You invited your readership to write to you and I am taking advantage of your invitation. To begin with, I am bewildered as to how a state with a population of ca. 608,000 and a moderately small university is going to educate a global society, or for that matter modestly participate in the issue(s). Moreover, when I read the Vermont Alumni magazine and there are pictures and snapshots of university students talking about Vermont farmers growing hemp, both situations i.e., the president’s remarks and the “one Question” commentary, are quite myopic and not sensitive to their own culture or cultures that surround them. In fact, about 60+ miles north, you have one of the world’s riches cultures, Quebeçois, that in my opinion directly impacts on the quality of life for many Vermonters that appears to be completely ignored by the university community.

I ask: How many students at UVM can speak, read and write Française or understand Canadian French dialect?

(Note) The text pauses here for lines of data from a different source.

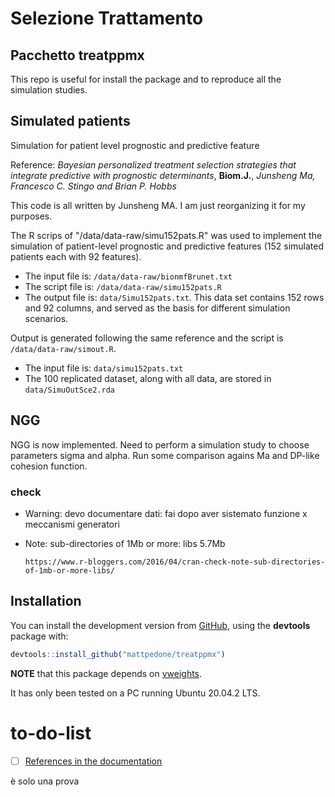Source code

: # Selezione Trattamento 
## Pacchetto treatppmx

This repo is useful for install the package and to reproduce all the simulation studies.

## Simulated patients
Simulation for patient level prognostic and predictive feature

Reference: *Bayesian personalized treatment selection strategies that integrate predictive with prognostic determinants*, **Biom.J.**, *Junsheng Ma, Francesco C. Stingo and Brian P. Hobbs*

This code is all written by Junsheng MA. I am just reorganizing it for my purposes.

The R scrips of "/data/data-raw/simu152pats.R" was used to implement the simulation of patient-level prognostic and predictive features (152 simulated patients each with 92 features). 

* The input file is: `/data/data-raw/bionmfBrunet.txt`
* The script file is: `/data/data-raw/simu152pats.R`
* The output file is: `data/Simu152pats.txt`. This data set contains 152 rows and 92 columns,
and served as the basis for different simulation scenarios.

Output is generated following the same reference and the script is `/data/data-raw/simout.R`. 

* The input file is: `data/simu152pats.txt`
* The 100 replicated dataset, along with all data, are stored in `data/SimuOutSce2.rda`

## NGG

NGG is now implemented. Need to perform a simulation study to choose parameters sigma and alpha. 
Run some comparison agains Ma and DP-like cohesion function.

### check

* Warning: devo documentare dati: fai dopo aver sistemato funzione x meccanismi generatori
* Note: sub-directories of 1Mb or more:
      libs   5.7Mb
      
      https://www.r-bloggers.com/2016/04/cran-check-note-sub-directories-of-1mb-or-more-libs/

## Installation

You can install the development version from [GitHub](https://CRAN.R-project.org), using the **devtools** package with:

``` r
devtools::install_github("mattpedone/treatppmx")
```

**NOTE** that this package depends on [vweights](https://github.com/mattpedone/vweights). 

It has only been tested on a PC running Ubuntu 20.04.2 LTS.


# to-do-list

- [ ] [References in the documentation](https://cran.r-project.org/web/packages/Rdpack/vignettes/Inserting_bibtex_references.pdf)

è solo una prova
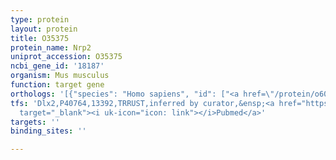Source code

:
 ```yaml
---
type: protein
layout: protein
title: O35375
protein_name: Nrp2
uniprot_accession: O35375
ncbi_gene_id: '18187'
organism: Mus musculus
function: target gene
orthologs: '[{"species": "Homo sapiens", "id": ["<a href=\"/protein/o60462\">O60462</a>"]}, {"species": "Rattus norvegicus", "id": ["O35276"]}]'
tfs: 'Dlx2,P40764,13392,TRRUST,inferred by curator,&ensp;<a href="https://www.ncbi.nlm.nih.gov/pubmed/?term=29087512%5Buid%5D+OR+17259176%5Buid%5D"
  target="_blank"><i uk-icon="icon: link"></i>Pubmed</a>'
targets: ''
binding_sites: ''

---
```

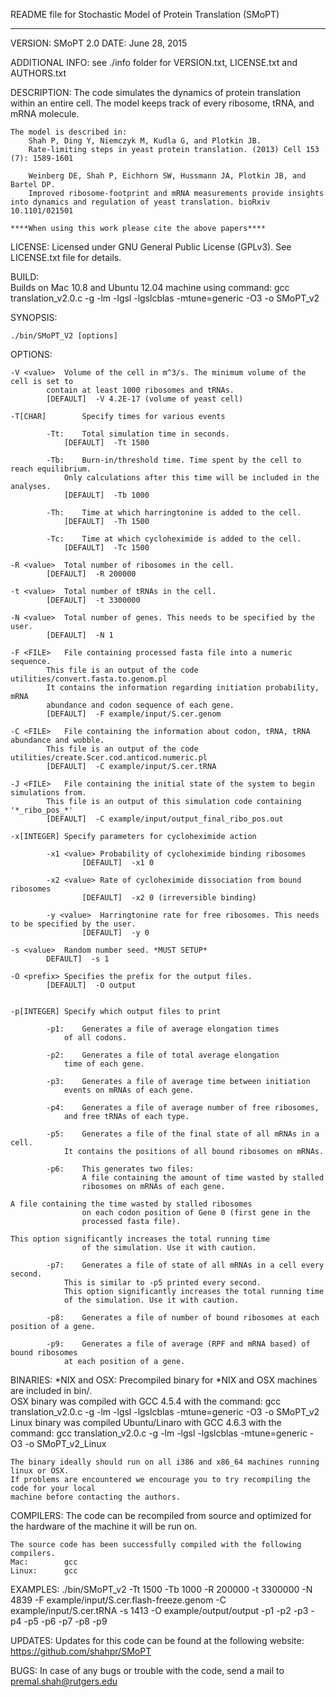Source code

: README file for Stochastic Model of Protein Translation (SMoPT)

*************************************************************************************

VERSION: SMoPT 2.0
DATE: June 28, 2015


ADDITIONAL INFO: see ./info folder for VERSION.txt, LICENSE.txt  and AUTHORS.txt

DESCRIPTION:
	The code simulates the dynamics of protein translation within an entire cell.
	The model keeps track of every ribosome, tRNA, and mRNA molecule.

	The model is described in: 
		Shah P, Ding Y, Niemczyk M, Kudla G, and Plotkin JB. 
		Rate-limiting steps in yeast protein translation. (2013) Cell 153 (7): 1589-1601

		Weinberg DE, Shah P, Eichhorn SW, Hussmann JA, Plotkin JB, and Bartel DP.
		Improved ribosome-footprint and mRNA measurements provide insights into dynamics and regulation of yeast translation. bioRxiv 10.1101/021501

	****When using this work please cite the above papers****

LICENSE: 
	Licensed under GNU General Public License (GPLv3). 
	See LICENSE.txt file for details.

BUILD:	
	Builds on Mac 10.8 and Ubuntu 12.04 machine using command: 
		gcc translation_v2.0.c -g -lm -lgsl -lgslcblas -mtune=generic -O3 -o SMoPT_v2

SYNOPSIS:

	./bin/SMoPT_V2 [options]

OPTIONS:

	-V <value>	Volume of the cell in m^3/s. The minimum volume of the cell is set to
			contain at least 1000 ribosomes and tRNAs.
			[DEFAULT]  -V 4.2E-17 (volume of yeast cell)

	-T[CHAR]		Specify times for various events

			-Tt:	Total simulation time in seconds.
				[DEFAULT]  -Tt 1500

			-Tb:	Burn-in/threshold time. Time spent by the cell to reach equilibrium.
				Only calculations after this time will be included in the analyses.
				[DEFAULT]  -Tb 1000

			-Th:	Time at which harringtonine is added to the cell.
				[DEFAULT]  -Th 1500

			-Tc:	Time at which cycloheximide is added to the cell.
				[DEFAULT]  -Tc 1500

	-R <value>	Total number of ribosomes in the cell.
			[DEFAULT]  -R 200000

	-t <value>	Total number of tRNAs in the cell.
			[DEFAULT]  -t 3300000

	-N <value>	Total number of genes. This needs to be specified by the user.
			[DEFAULT]  -N 1

	-F <FILE>	File containing processed fasta file into a numeric sequence.
			This file is an output of the code utilities/convert.fasta.to.genom.pl
			It contains the information regarding initiation probability, mRNA
			abundance and codon sequence of each gene.
			[DEFAULT]  -F example/input/S.cer.genom

	-C <FILE>	File containing the information about codon, tRNA, tRNA abundance and wobble.
			This file is an output of the code utilities/create.Scer.cod.anticod.numeric.pl
			[DEFAULT]  -C example/input/S.cer.tRNA

	-J <FILE>	File containing the initial state of the system to begin simulations from.
			This file is an output of this simulation code containing '*_ribo_pos_*'
			[DEFAULT]  -C example/input/output_final_ribo_pos.out

	-x[INTEGER]	Specify parameters for cycloheximide action

			-x1 <value>	Probability of cycloheximide binding ribosomes
					[DEFAULT]  -x1 0

			-x2 <value>	Rate of cycloheximide dissociation from bound ribosomes
					[DEFAULT]  -x2 0 (irreversible binding)

			-y <value> 	Harringtonine rate for free ribosomes. This needs to be specified by the user.
					[DEFAULT]  -y 0

	-s <value>	Random number seed. *MUST SETUP*
			DEFAULT]  -s 1

	-O <prefix>	Specifies the prefix for the output files.
			[DEFAULT]  -O output


	-p[INTEGER]	Specify which output files to print

			-p1:	Generates a file of average elongation times
				of all codons.

			-p2:	Generates a file of total average elongation
				time of each gene.

			-p3:	Generates a file of average time between initiation
				events on mRNAs of each gene.

			-p4:	Generates a file of average number of free ribosomes,
				and free tRNAs of each type.

			-p5:	Generates a file of the final state of all mRNAs in a cell.
				It contains the positions of all bound ribosomes on mRNAs.

			-p6:	This generates two files:
					A file containing the amount of time wasted by stalled
					ribosomes on mRNAs of each gene.
																																											A file containing the time wasted by stalled ribosomes
					on each codon position of Gene 0 (first gene in the
					processed fasta file).
																																											This option significantly increases the total running time
					of the simulation. Use it with caution.

			-p7:	Generates a file of state of all mRNAs in a cell every second.
				This is similar to -p5 printed every second.
				This option significantly increases the total running time
				of the simulation. Use it with caution.

			-p8:	Generates a file of number of bound ribosomes at each position of a gene.

			-p9:	Generates a file of average (RPF and mRNA based) of bound ribosomes
				at each position of a gene.

			
BINARIES:
	*NIX and OSX:
	Precompiled binary for *NIX and OSX machines are included in bin/.  
	OSX binary was compiled with GCC 4.5.4 with the command: 
		gcc translation_v2.0.c -g -lm -lgsl -lgslcblas -mtune=generic -O3 -o SMoPT_v2
	Linux binary was compiled Ubuntu/Linaro with GCC 4.6.3 with the command: 
		gcc translation_v2.0.c -g -lm -lgsl -lgslcblas -mtune=generic -O3 -o SMoPT_v2_Linux

	The binary ideally should run on all i386 and x86_64 machines running linux or OSX.
	If problems are encountered we encourage you to try recompiling the code for your local 
	machine before contacting the authors.


COMPILERS:
	The code can be recompiled from source and optimized for the hardware of the 
	machine it will be run on.
	
	The source code has been successfully compiled with the following compilers.
	Mac:		gcc
	Linux:		gcc


EXAMPLES:
	./bin/SMoPT_v2 -Tt 1500 -Tb 1000 -R 200000 -t 3300000 -N 4839 -F example/input/S.cer.flash-freeze.genom -C example/input/S.cer.tRNA -s 1413 -O example/output/output -p1 -p2 -p3 -p4 -p5 -p6 -p7 -p8 -p9

UPDATES:
	Updates for this code can be found at the following website: 
	https://github.com/shahpr/SMoPT

BUGS:
	In case of any bugs or trouble with the code, send a mail to premal.shah@rutgers.edu
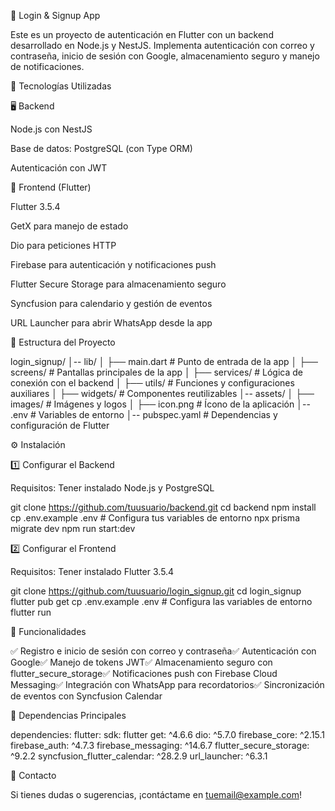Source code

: 📱 Login & Signup App

Este es un proyecto de autenticación en Flutter con un backend desarrollado en Node.js y NestJS. Implementa autenticación con correo y contraseña, inicio de sesión con Google, almacenamiento seguro y manejo de notificaciones.

🚀 Tecnologías Utilizadas

🖥️ Backend

Node.js con NestJS

Base de datos: PostgreSQL (con Type ORM)

Autenticación con JWT

📱 Frontend (Flutter)

Flutter 3.5.4

GetX para manejo de estado

Dio para peticiones HTTP

Firebase para autenticación y notificaciones push

Flutter Secure Storage para almacenamiento seguro

Syncfusion para calendario y gestión de eventos

URL Launcher para abrir WhatsApp desde la app

📂 Estructura del Proyecto

login_signup/
│-- lib/
│ ├── main.dart # Punto de entrada de la app
│ ├── screens/ # Pantallas principales de la app
│ ├── services/ # Lógica de conexión con el backend
│ ├── utils/ # Funciones y configuraciones auxiliares
│ ├── widgets/ # Componentes reutilizables
│-- assets/
│ ├── images/ # Imágenes y logos
│ ├── icon.png # Ícono de la aplicación
│-- .env # Variables de entorno
│-- pubspec.yaml # Dependencias y configuración de Flutter

⚙️ Instalación

1️⃣ Configurar el Backend

Requisitos: Tener instalado Node.js y PostgreSQL

git clone https://github.com/tuusuario/backend.git
cd backend
npm install
cp .env.example .env # Configura tus variables de entorno
npx prisma migrate dev
npm run start:dev

2️⃣ Configurar el Frontend

Requisitos: Tener instalado Flutter 3.5.4

git clone https://github.com/tuusuario/login_signup.git
cd login_signup
flutter pub get
cp .env.example .env # Configura las variables de entorno
flutter run

🔔 Funcionalidades

✅ Registro e inicio de sesión con correo y contraseña✅ Autenticación con Google✅ Manejo de tokens JWT✅ Almacenamiento seguro con flutter_secure_storage✅ Notificaciones push con Firebase Cloud Messaging✅ Integración con WhatsApp para recordatorios✅ Sincronización de eventos con Syncfusion Calendar

📜 Dependencias Principales

dependencies:
flutter:
sdk: flutter
get: ^4.6.6
dio: ^5.7.0
firebase_core: ^2.15.1
firebase_auth: ^4.7.3
firebase_messaging: ^14.6.7
flutter_secure_storage: ^9.2.2
syncfusion_flutter_calendar: ^28.2.9
url_launcher: ^6.3.1

📩 Contacto

Si tienes dudas o sugerencias, ¡contáctame en tuemail@example.com!
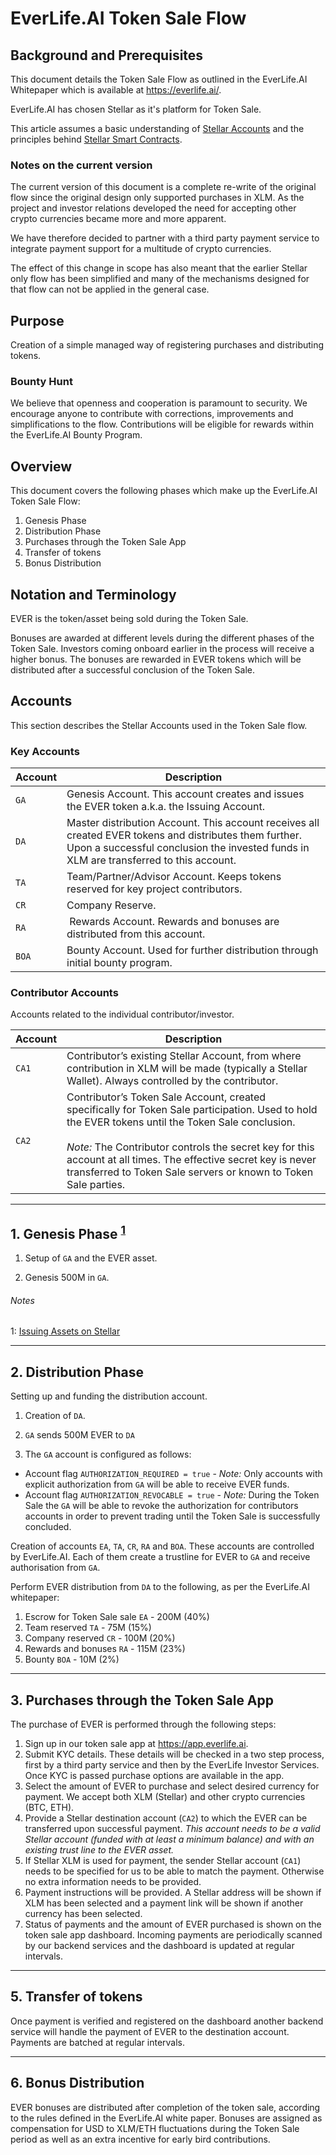 # EverLife.AI Token Sale Flow

## Background and Prerequisites

This document details the Token Sale Flow as outlined in the EverLife.AI Whitepaper which is available at https://everlife.ai/.

EverLife.AI has chosen Stellar as it's platform for Token Sale.

This article assumes a basic understanding of [Stellar Accounts](https://www.stellar.org/developers/guides/concepts/accounts.html) and the principles behind [Stellar Smart Contracts](https://www.stellar.org/developers/guides/walkthroughs/stellar-smart-contracts.html).

### Notes on the current version

The current version of this document is a complete re-write of the original flow since the original design only supported purchases in XLM. As the project and investor relations developed the need for accepting other crypto currencies became more and more apparent.

We have therefore decided to partner with a third party payment service to integrate payment support for a multitude of crypto currencies.

The effect of this change in scope has also meant that the earlier Stellar only flow has been simplified and many of the mechanisms designed for that flow can not be applied in the general case.

## Purpose

Creation of a simple managed way of registering purchases and distributing tokens.

### Bounty Hunt

We believe that openness and cooperation is paramount to security. We encourage anyone to contribute with corrections, improvements and simplifications to the flow. Contributions will be eligible for rewards within the EverLife.AI Bounty Program.

## Overview

This document covers the following phases which make up the EverLife.AI Token Sale Flow:

1. Genesis Phase
1. Distribution Phase
1. Purchases through the Token Sale App
1. Transfer of tokens
1. Bonus Distribution  

## Notation and Terminology

EVER is the token/asset being sold during the Token Sale.

Bonuses are awarded at different levels during the different phases of the Token Sale. Investors coming onboard earlier in the process will receive a higher bonus. The bonuses are rewarded in EVER tokens which will be distributed after a successful conclusion of the Token Sale.

## Accounts

This section describes the Stellar Accounts used in the Token Sale flow.

### Key Accounts

Account | Description
--------|------------
`GA` | Genesis Account. This account creates and issues the EVER token a.k.a. the Issuing Account.
`DA` | Master distribution Account. This account receives all created EVER tokens and distributes them further. Upon a successful conclusion the invested funds in XLM are transferred to this account.
`TA` | Team/Partner/Advisor Account. Keeps tokens reserved for key project contributors.
`CR` | Company Reserve.
`RA` | Rewards Account. Rewards and bonuses are distributed from this account.
`BOA` | Bounty Account. Used for further distribution through initial bounty program.

### Contributor Accounts

Accounts related to the individual contributor/investor.

Account | Description
--------|------------
`CA1` | Contributor’s existing Stellar Account, from where contribution in XLM will be made (typically a Stellar Wallet). Always controlled by the contributor.
`CA2` | Contributor’s Token Sale Account, created specifically for Token Sale participation. Used to hold the EVER tokens until the Token Sale conclusion.<br><br> _Note:_ The Contributor controls the secret key for this account at all times. The effective secret key is never transferred to Token Sale servers or known to Token Sale parties.

---

## 1. Genesis Phase <sup>[1](#note_1)</sup>

1. Setup of `GA` and the EVER asset.

2. Genesis 500M in `GA`.

###### Notes

<a name="note_1">1</a>: [Issuing Assets on Stellar](https://www.stellar.org/developers/guides/issuing-assets.html)

---

## 2. Distribution Phase

Setting up and funding the distribution account.

1. Creation of `DA`.

2. `GA` sends 500M EVER to `DA`

3. The `GA` account is configured as follows:
  - Account flag `AUTHORIZATION_REQUIRED = true` - _Note:_ Only accounts with explicit authorization from `GA` will be able to receive EVER funds.
  - Account flag `AUTHORIZATION_REVOCABLE = true` - _Note:_ During the Token Sale the `GA` will be able to revoke the authorization for contributors accounts in order to prevent trading until the Token Sale is successfully concluded.

Creation of accounts `EA`, `TA`, `CR`, `RA` and `BOA`. These accounts are controlled by EverLife.AI. Each of them create a trustline for EVER to `GA` and receive authorisation from `GA`.

Perform EVER distribution from `DA` to the following, as per the EverLife.AI whitepaper:

1. Escrow for Token Sale sale `EA` - 200M (40%)
1. Team reserved `TA` -  75M (15%)
1. Company reserved `CR` - 100M (20%)
1. Rewards and bonuses `RA` - 115M (23%)
1. Bounty `BOA` - 10M (2%)

---

## 3. Purchases through the Token Sale App

The purchase of EVER is performed through the following steps:

1. Sign up in our token sale app at https://app.everlife.ai.
2. Submit KYC details. These details will be checked in a two step process, first by a third party service and then by the EverLife Investor Services. Once KYC is passed purchase options are available in the app.
3. Select the amount of EVER to purchase and select desired currency for payment. We accept both XLM (Stellar) and other crypto currencies (BTC, ETH).
4. Provide a Stellar destination account (`CA2`) to which the EVER can be transferred upon successful payment. *This account needs to be a valid Stellar account (funded with at least a minimum balance) and with an existing trust line to the EVER asset.*
5. If Stellar XLM is used for payment, the sender Stellar account (`CA1`) needs to be specified for us to be able to match the payment. Otherwise no extra information needs to be provided.
6. Payment instructions will be provided. A Stellar address will be shown if XLM has been selected and a payment link will be shown if another currency has been selected.
7. Status of payments and the amount of EVER purchased is shown on the token sale app dashboard. Incoming payments are periodically scanned by our backend services and the dashboard is updated at regular intervals.

---

## 5. Transfer of tokens

Once payment is verified and registered on the dashboard another backend service will handle the payment of EVER to the destination account. Payments are batched at regular intervals.

---

## 6. Bonus Distribution

EVER bonuses are distributed after completion of the token sale, according to the rules defined in the EverLife.AI white paper. Bonuses are assigned as compensation for USD to XLM/ETH fluctuations during the Token Sale period as well as an extra incentive for early bird contributions.
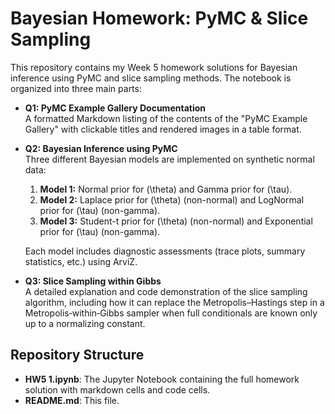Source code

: # Bayesian Homework: PyMC & Slice Sampling

This repository contains my Week 5 homework solutions for Bayesian inference using PyMC and slice sampling methods. The notebook is organized into three main parts:

- **Q1: PyMC Example Gallery Documentation**  
  A formatted Markdown listing of the contents of the "PyMC Example Gallery" with clickable titles and rendered images in a table format.

- **Q2: Bayesian Inference using PyMC**  
  Three different Bayesian models are implemented on synthetic normal data:
  1. **Model 1:** Normal prior for \(\theta\) and Gamma prior for \(\tau\).
  2. **Model 2:** Laplace prior for \(\theta\) (non-normal) and LogNormal prior for \(\tau\) (non-gamma).
  3. **Model 3:** Student-t prior for \(\theta\) (non-normal) and Exponential prior for \(\tau\) (non-gamma).

  Each model includes diagnostic assessments (trace plots, summary statistics, etc.) using ArviZ.

- **Q3: Slice Sampling within Gibbs**  
  A detailed explanation and code demonstration of the slice sampling algorithm, including how it can replace the Metropolis–Hastings step in a Metropolis‐within‐Gibbs sampler when full conditionals are known only up to a normalizing constant.

## Repository Structure

- **HW5 1.ipynb**: The Jupyter Notebook containing the full homework solution with markdown cells and code cells.
- **README.md**: This file.
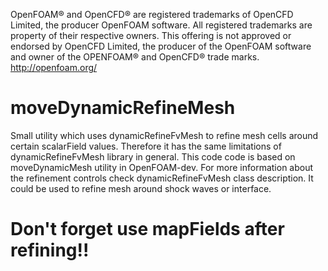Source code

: OpenFOAM® and OpenCFD® are registered trademarks of OpenCFD Limited, the producer OpenFOAM software. All registered trademarks are property of their respective owners.
This offering is not approved or endorsed by OpenCFD Limited, the producer of the OpenFOAM software and owner of the OPENFOAM® and OpenCFD® trade marks.
http://openfoam.org/

# moveDynamicRefineMesh

Small utility which uses dynamicRefineFvMesh to refine mesh cells around certain scalarField values. Therefore it has the same limitations of dynamicRefineFvMesh library in general. This code code is based on moveDynamicMesh utility in OpenFOAM-dev. For more information about the refinement controls check dynamicRefineFvMesh class description. It could be used to refine mesh around shock waves or interface.

# Don't forget use mapFields after refining!!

Having recently retired from a university life at one of the world’s largest university communities and watching the University of Vermont struggle with its identity is unfortunate. In my tenure at Ohio State University I have worked with or am still working with representatives from China in the medical profession. I dare say they are no worse or no better than the individuals I have worked with in the past that are from many of the other global societies. They are engaged in intellectual pursuits to create a better quality of life for themselves and their families. It seems the university community in Vermont would be a bit more diverse community if it focused on, or participated in, some small measure in the rich diverse life that exists around them rather than be involved in creating an atmosphere for which their expectations and rewards may not be realized.

My education at UVM in the 50s stood me quite well in my chosen profession and I didn’t need those issues I am reading about in the Vermont Quarterly. I seriously doubt that the Vermont Quarterly and its inroads into the Chinese culture and growing hemp in Vermont will create a more diverse culture in the state of Vermont.